各種 Data Observability 定義

下面我整理了幾個不同的定義來源:

  1. Monte Carlo Data: 如上一篇文章提過的,作為 Data Observability 主要的推廣廠商之一,Monte Carlo Data 當然有定義什麼是 Data Observability。

    “Data observability provides full visibility into the health of your data and systems so you are the first to know when the data is wrong, what broke, and how to fix it.”

    (定義出處:https://www.montecarlodata.com/blog-what-is-data-observability/

  2. IBM

    同樣上篇文章提到,跨足全球的 IT 顧問及解決方案巨頭 IBM,也沒放過 Data Observability,他們提出的定義如下。

    “Data observability refers to the practice of monitoring, managing and maintaining data in a way that ensures its quality, availability and reliability across various processes, systems and pipelines within an organization.”

    (定義出處:https://www.ibm.com/think/topics/data-observability

  3. Dynatrace

    專注在提供 Observability 雲端供應商 Dynatrace,也有提供他們對於 Data observability 的看法。

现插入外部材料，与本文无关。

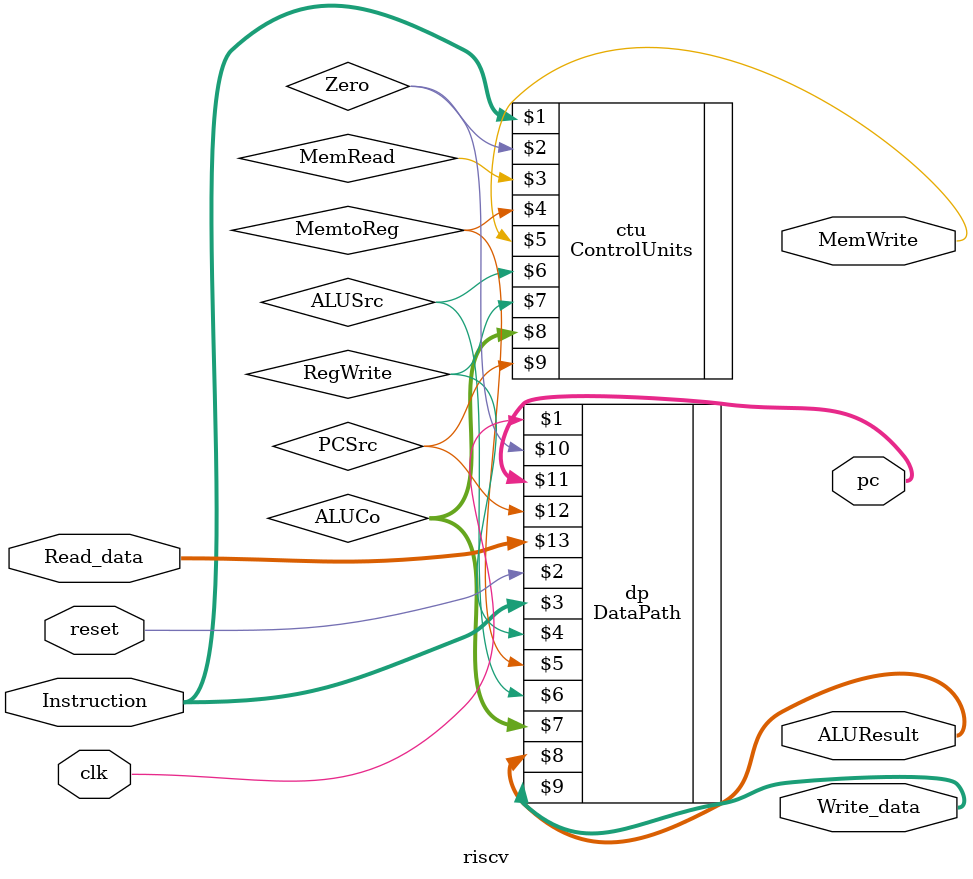
<source format=v>
`include "control_units.v"
`include "datapath.v"

module riscv(clk, reset, pc, Instruction, MemWrite, ALUResult, Write_data, Read_data);
	input clk, reset;
	output [63:0] pc;

	input [31:0] Instruction;
	output MemWrite;
	output [63:0] ALUResult, Write_data;
	input [63:0] Read_data;

	wire MemtoReg, PCSrc, Zero, ALUSrc, RegWrite;
	wire [3:0] ALUCo;

	ControlUnits ctu(Instruction, Zero, MemRead, MemtoReg, MemWrite, ALUSrc, RegWrite, ALUCo, PCSrc);

	DataPath dp(clk, reset, Instruction, RegWrite, MemtoReg, ALUSrc, ALUCo, ALUResult, Write_data, Zero, pc, PCSrc, Read_data);

endmodule

</source>
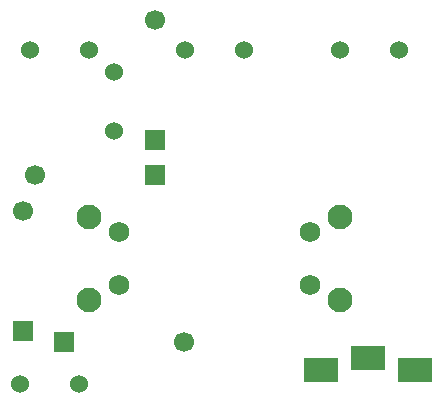
<source format=gbr>
%TF.GenerationSoftware,KiCad,Pcbnew,4.0.3-stable*%
%TF.CreationDate,2016-08-24T18:09:45+01:00*%
%TF.ProjectId,ControlesVolante,436F6E74726F6C6573566F6C616E7465,rev?*%
%TF.FileFunction,Soldermask,Top*%
%FSLAX46Y46*%
G04 Gerber Fmt 4.6, Leading zero omitted, Abs format (unit mm)*
G04 Created by KiCad (PCBNEW 4.0.3-stable) date Wed Aug 24 18:09:45 2016*
%MOMM*%
%LPD*%
G01*
G04 APERTURE LIST*
%ADD10C,0.100000*%
%ADD11R,3.000000X2.000000*%
%ADD12C,1.699260*%
%ADD13R,1.699260X1.699260*%
%ADD14C,1.524000*%
%ADD15C,2.100000*%
%ADD16C,1.750000*%
G04 APERTURE END LIST*
D10*
D11*
X194610000Y-117700000D03*
X186610000Y-117700000D03*
X190610000Y-116700000D03*
D12*
X161407460Y-104239480D03*
D13*
X161407460Y-114399480D03*
D12*
X175070520Y-115297460D03*
D13*
X164910520Y-115297460D03*
D12*
X172607460Y-88039480D03*
D13*
X172607460Y-98199480D03*
D12*
X162449480Y-101202540D03*
D13*
X172609480Y-101202540D03*
D14*
X175110000Y-90600000D03*
X180110000Y-90600000D03*
D15*
X188200000Y-104740000D03*
D16*
X185710000Y-106000000D03*
X185710000Y-110500000D03*
D15*
X188200000Y-111750000D03*
D14*
X193210000Y-90600000D03*
X188210000Y-90600000D03*
X167010000Y-90600000D03*
X162010000Y-90600000D03*
X166110000Y-118900000D03*
X161110000Y-118900000D03*
X169110000Y-97450000D03*
X169110000Y-92450000D03*
D15*
X167020000Y-111760000D03*
D16*
X169510000Y-110500000D03*
X169510000Y-106000000D03*
D15*
X167020000Y-104750000D03*
M02*

</source>
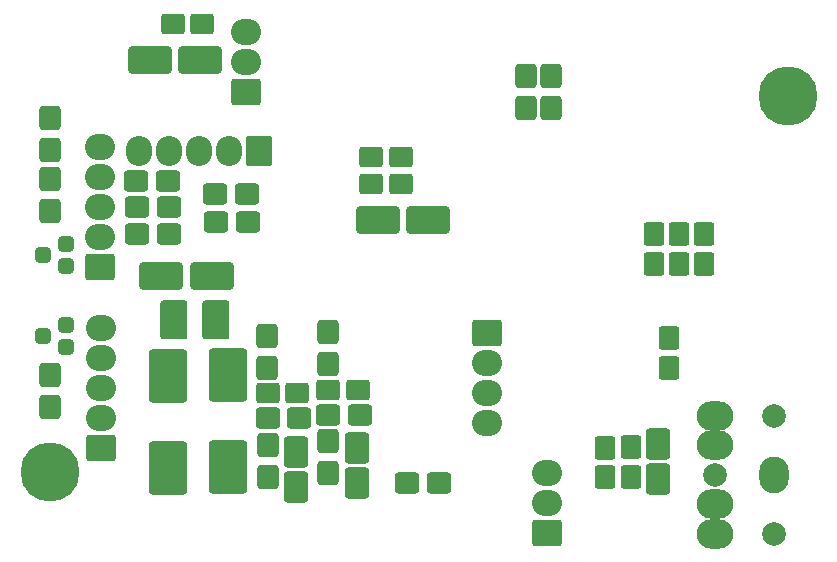
<source format=gbs>
%TF.GenerationSoftware,KiCad,Pcbnew,6.0.5-a6ca702e91~116~ubuntu20.04.1*%
%TF.CreationDate,2022-06-15T21:03:55+02:00*%
%TF.ProjectId,vwcdpic_with_BT,76776364-7069-4635-9f77-6974685f4254,rev?*%
%TF.SameCoordinates,Original*%
%TF.FileFunction,Soldermask,Bot*%
%TF.FilePolarity,Negative*%
%FSLAX46Y46*%
G04 Gerber Fmt 4.6, Leading zero omitted, Abs format (unit mm)*
G04 Created by KiCad (PCBNEW 6.0.5-a6ca702e91~116~ubuntu20.04.1) date 2022-06-15 21:03:55*
%MOMM*%
%LPD*%
G01*
G04 APERTURE LIST*
G04 Aperture macros list*
%AMRoundRect*
0 Rectangle with rounded corners*
0 $1 Rounding radius*
0 $2 $3 $4 $5 $6 $7 $8 $9 X,Y pos of 4 corners*
0 Add a 4 corners polygon primitive as box body*
4,1,4,$2,$3,$4,$5,$6,$7,$8,$9,$2,$3,0*
0 Add four circle primitives for the rounded corners*
1,1,$1+$1,$2,$3*
1,1,$1+$1,$4,$5*
1,1,$1+$1,$6,$7*
1,1,$1+$1,$8,$9*
0 Add four rect primitives between the rounded corners*
20,1,$1+$1,$2,$3,$4,$5,0*
20,1,$1+$1,$4,$5,$6,$7,0*
20,1,$1+$1,$6,$7,$8,$9,0*
20,1,$1+$1,$8,$9,$2,$3,0*%
G04 Aperture macros list end*
%ADD10RoundRect,0.254000X-1.016000X-0.863600X1.016000X-0.863600X1.016000X0.863600X-1.016000X0.863600X0*%
%ADD11O,2.540000X2.235200*%
%ADD12RoundRect,0.254000X-0.863600X1.016000X-0.863600X-1.016000X0.863600X-1.016000X0.863600X1.016000X0*%
%ADD13O,2.235200X2.540000*%
%ADD14RoundRect,0.254000X1.016000X0.863600X-1.016000X0.863600X-1.016000X-0.863600X1.016000X-0.863600X0*%
%ADD15C,2.008000*%
%ADD16O,2.508000X3.108000*%
%ADD17O,3.108000X2.508000*%
%ADD18RoundRect,0.254000X0.650000X-0.750000X0.650000X0.750000X-0.650000X0.750000X-0.650000X-0.750000X0*%
%ADD19RoundRect,0.254000X0.750000X0.625000X-0.750000X0.625000X-0.750000X-0.625000X0.750000X-0.625000X0*%
%ADD20RoundRect,0.254000X-0.750000X-0.650000X0.750000X-0.650000X0.750000X0.650000X-0.750000X0.650000X0*%
%ADD21RoundRect,0.254000X-0.625000X0.750000X-0.625000X-0.750000X0.625000X-0.750000X0.625000X0.750000X0*%
%ADD22RoundRect,0.254000X-0.750570X1.074420X-0.750570X-1.074420X0.750570X-1.074420X0.750570X1.074420X0*%
%ADD23RoundRect,0.254000X-0.889000X-1.397000X0.889000X-1.397000X0.889000X1.397000X-0.889000X1.397000X0*%
%ADD24RoundRect,0.254000X-1.350010X2.000250X-1.350010X-2.000250X1.350010X-2.000250X1.350010X2.000250X0*%
%ADD25RoundRect,0.254000X0.750000X0.650000X-0.750000X0.650000X-0.750000X-0.650000X0.750000X-0.650000X0*%
%ADD26RoundRect,0.254000X0.625000X-0.750000X0.625000X0.750000X-0.625000X0.750000X-0.625000X-0.750000X0*%
%ADD27RoundRect,0.254000X-0.400050X0.400050X-0.400050X-0.400050X0.400050X-0.400050X0.400050X0.400050X0*%
%ADD28RoundRect,0.254000X1.574800X0.900430X-1.574800X0.900430X-1.574800X-0.900430X1.574800X-0.900430X0*%
%ADD29RoundRect,0.254000X-0.750000X-0.625000X0.750000X-0.625000X0.750000X0.625000X-0.750000X0.625000X0*%
%ADD30RoundRect,0.254000X-0.650000X0.750000X-0.650000X-0.750000X0.650000X-0.750000X0.650000X0.750000X0*%
%ADD31C,5.008000*%
G04 APERTURE END LIST*
D10*
%TO.C,P3*%
X95758000Y-62992000D03*
D11*
X95758000Y-65532000D03*
X95758000Y-68072000D03*
X95758000Y-70612000D03*
%TD*%
D12*
%TO.C,P2*%
X76494020Y-47558210D03*
D13*
X73954020Y-47558210D03*
X71414020Y-47558210D03*
X68874020Y-47558210D03*
X66334020Y-47558210D03*
%TD*%
D14*
%TO.C,P4*%
X100866200Y-79923000D03*
D11*
X100866200Y-77383000D03*
X100866200Y-74843000D03*
%TD*%
D14*
%TO.C,J6*%
X63092000Y-72714800D03*
D11*
X63092000Y-70174800D03*
X63092000Y-67634800D03*
X63092000Y-65094800D03*
X63092000Y-62554800D03*
%TD*%
D15*
%TO.C,J7*%
X120062000Y-79970000D03*
X120062000Y-69970000D03*
X115062000Y-74970000D03*
D16*
X120062000Y-74970000D03*
D17*
X115062000Y-79970000D03*
X115062000Y-77470000D03*
X115062000Y-72470000D03*
X115062000Y-69970000D03*
%TD*%
D14*
%TO.C,J8*%
X63054910Y-57408010D03*
D11*
X63054910Y-54868010D03*
X63054910Y-52328010D03*
X63054910Y-49788010D03*
X63054910Y-47248010D03*
%TD*%
D14*
%TO.C,P1*%
X75348510Y-42579810D03*
D11*
X75348510Y-40039810D03*
X75348510Y-37499810D03*
%TD*%
D18*
%TO.C,R16*%
X82290600Y-65586600D03*
X82290600Y-62886600D03*
%TD*%
D19*
%TO.C,C18*%
X84836000Y-67792600D03*
X82336000Y-67792600D03*
%TD*%
D20*
%TO.C,R22*%
X77210600Y-70154800D03*
X79910600Y-70154800D03*
%TD*%
%TO.C,R24*%
X82341400Y-69900800D03*
X85041400Y-69900800D03*
%TD*%
D21*
%TO.C,C28*%
X107952800Y-72627800D03*
X107952800Y-75127800D03*
%TD*%
D22*
%TO.C,C13*%
X84825510Y-72703690D03*
X84825510Y-75705970D03*
%TD*%
D18*
%TO.C,R31*%
X99100800Y-43904200D03*
X99100800Y-41204200D03*
%TD*%
%TO.C,R26*%
X101183600Y-43922000D03*
X101183600Y-41222000D03*
%TD*%
D21*
%TO.C,C5*%
X111190000Y-63400000D03*
X111190000Y-65900000D03*
%TD*%
D18*
%TO.C,R17*%
X82316000Y-74810600D03*
X82316000Y-72110600D03*
%TD*%
D21*
%TO.C,C26*%
X105793800Y-72698600D03*
X105793800Y-75198600D03*
%TD*%
D22*
%TO.C,C22*%
X110264200Y-72325860D03*
X110264200Y-75328140D03*
%TD*%
D23*
%TO.C,L1*%
X69264200Y-61879480D03*
X72820200Y-61879480D03*
%TD*%
D24*
%TO.C,C11*%
X73836200Y-66548000D03*
X73836200Y-74325480D03*
%TD*%
%TO.C,C10*%
X68756200Y-66626740D03*
X68756200Y-74404220D03*
%TD*%
D19*
%TO.C,C17*%
X79714400Y-68046600D03*
X77214400Y-68046600D03*
%TD*%
D25*
%TO.C,R4*%
X75489200Y-51241210D03*
X72789200Y-51241210D03*
%TD*%
%TO.C,R2*%
X68889000Y-52308010D03*
X66189000Y-52308010D03*
%TD*%
D18*
%TO.C,R32*%
X58790000Y-52620000D03*
X58790000Y-49920000D03*
%TD*%
D26*
%TO.C,C33*%
X109920000Y-57100000D03*
X109920000Y-54600000D03*
%TD*%
D27*
%TO.C,Q1*%
X60182760Y-55438000D03*
X60182760Y-57338000D03*
X58183780Y-56388000D03*
%TD*%
D18*
%TO.C,R6*%
X77163600Y-65913000D03*
X77163600Y-63213000D03*
%TD*%
D22*
%TO.C,C3*%
X79602000Y-73022460D03*
X79602000Y-76024740D03*
%TD*%
D25*
%TO.C,R3*%
X75518400Y-53552610D03*
X72818400Y-53552610D03*
%TD*%
D19*
%TO.C,C24*%
X88493918Y-48095902D03*
X85993918Y-48095902D03*
%TD*%
D28*
%TO.C,C37*%
X72483980Y-58166000D03*
X68232020Y-58166000D03*
%TD*%
D18*
%TO.C,R7*%
X77214400Y-75137000D03*
X77214400Y-72437000D03*
%TD*%
D29*
%TO.C,C29*%
X85993918Y-50331102D03*
X88493918Y-50331102D03*
%TD*%
D28*
%TO.C,C1*%
X90792968Y-53410852D03*
X86541008Y-53410852D03*
%TD*%
D25*
%TO.C,R14*%
X91700000Y-75666600D03*
X89000000Y-75666600D03*
%TD*%
%TO.C,R1*%
X68838200Y-54619410D03*
X66138200Y-54619410D03*
%TD*%
%TO.C,R5*%
X68812800Y-50072810D03*
X66112800Y-50072810D03*
%TD*%
D28*
%TO.C,C34*%
X71535290Y-39881810D03*
X67283330Y-39881810D03*
%TD*%
D26*
%TO.C,C31*%
X114124900Y-57110000D03*
X114124900Y-54610000D03*
%TD*%
D18*
%TO.C,R29*%
X58830000Y-69250000D03*
X58830000Y-66550000D03*
%TD*%
D26*
%TO.C,C32*%
X112042100Y-57104600D03*
X112042100Y-54604600D03*
%TD*%
D30*
%TO.C,R30*%
X58800000Y-44800000D03*
X58800000Y-47500000D03*
%TD*%
D29*
%TO.C,C30*%
X69200710Y-36808410D03*
X71700710Y-36808410D03*
%TD*%
D27*
%TO.C,Q2*%
X60182760Y-62296000D03*
X60182760Y-64196000D03*
X58183780Y-63246000D03*
%TD*%
D31*
%TO.C,H1*%
X58753500Y-74705700D03*
X121253500Y-42905700D03*
%TD*%
M02*

</source>
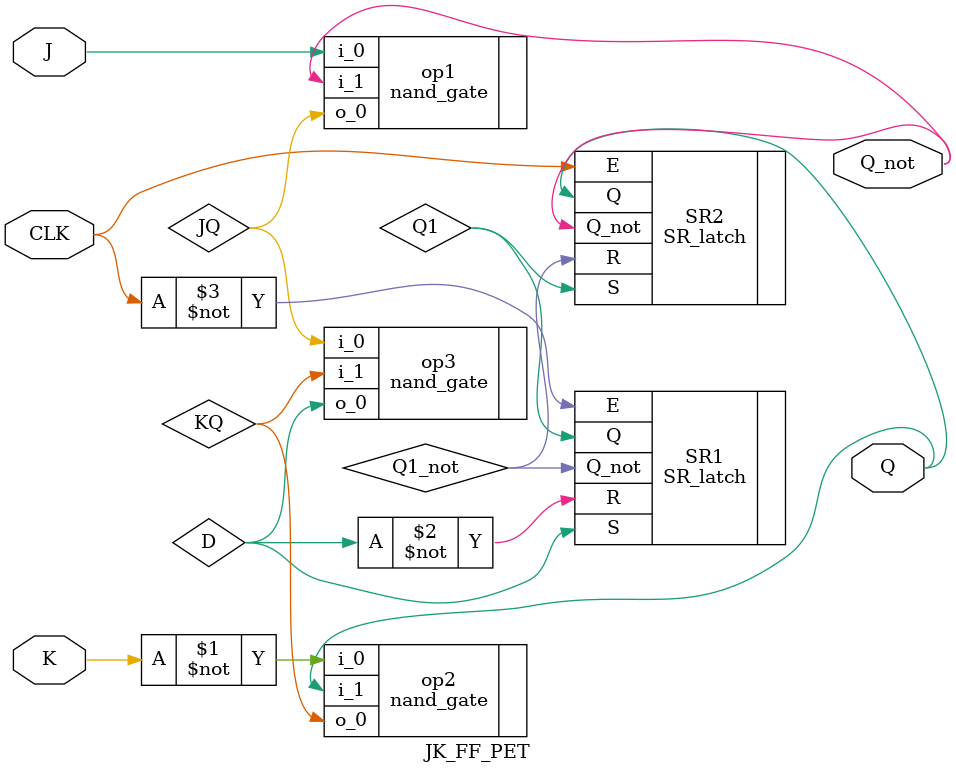
<source format=v>
`timescale 1ns / 1ps

module JK_FF_PET(
    input [0:0] J,
    input [0:0] K,
    input [0:0] CLK,
    output [0:0] Q,
    output [0:0] Q_not
    );

    wire D, JQ, KQ;
    nand_gate op1(.i_0(J),  .i_1(Q_not), .o_0(JQ));
    nand_gate op2(.i_0(~K), .i_1(Q),     .o_0(KQ));
    nand_gate op3(.i_0(JQ), .i_1(KQ),    .o_0(D) );

    wire Q1, Q1_not;
    SR_latch SR1(.S(D), .R(~D), .E(~CLK), .Q(Q1), .Q_not(Q1_not));
    SR_latch SR2(.S(Q1), .R(Q1_not), .E(CLK), .Q(Q), .Q_not(Q_not));
endmodule


</source>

    “Data observability is a discipline that aims to address the needs of organizations to ensure data availability, reliability, and quality throughout the data lifecycle—from ingestion to analytics and automation. Ensuring data trustworthiness and security can pose significant hurdles for organizations that rely on data to inform business and product strategies, optimize and automate processes, and drive continuous improvements.”

    (定義出處:https://www.dynatrace.com/knowledge-base/data-observability/

  4. Splunk

    另一個 Data 圈的老牌供應商 Splunk,也有自己的定義。

    “Data observability is the term for your ability to fully understand, monitor, and manage the quality, reliability, and performance of data across various data pipelines. Observability provides a transparent view of data flows to ensure their accuracy and validity.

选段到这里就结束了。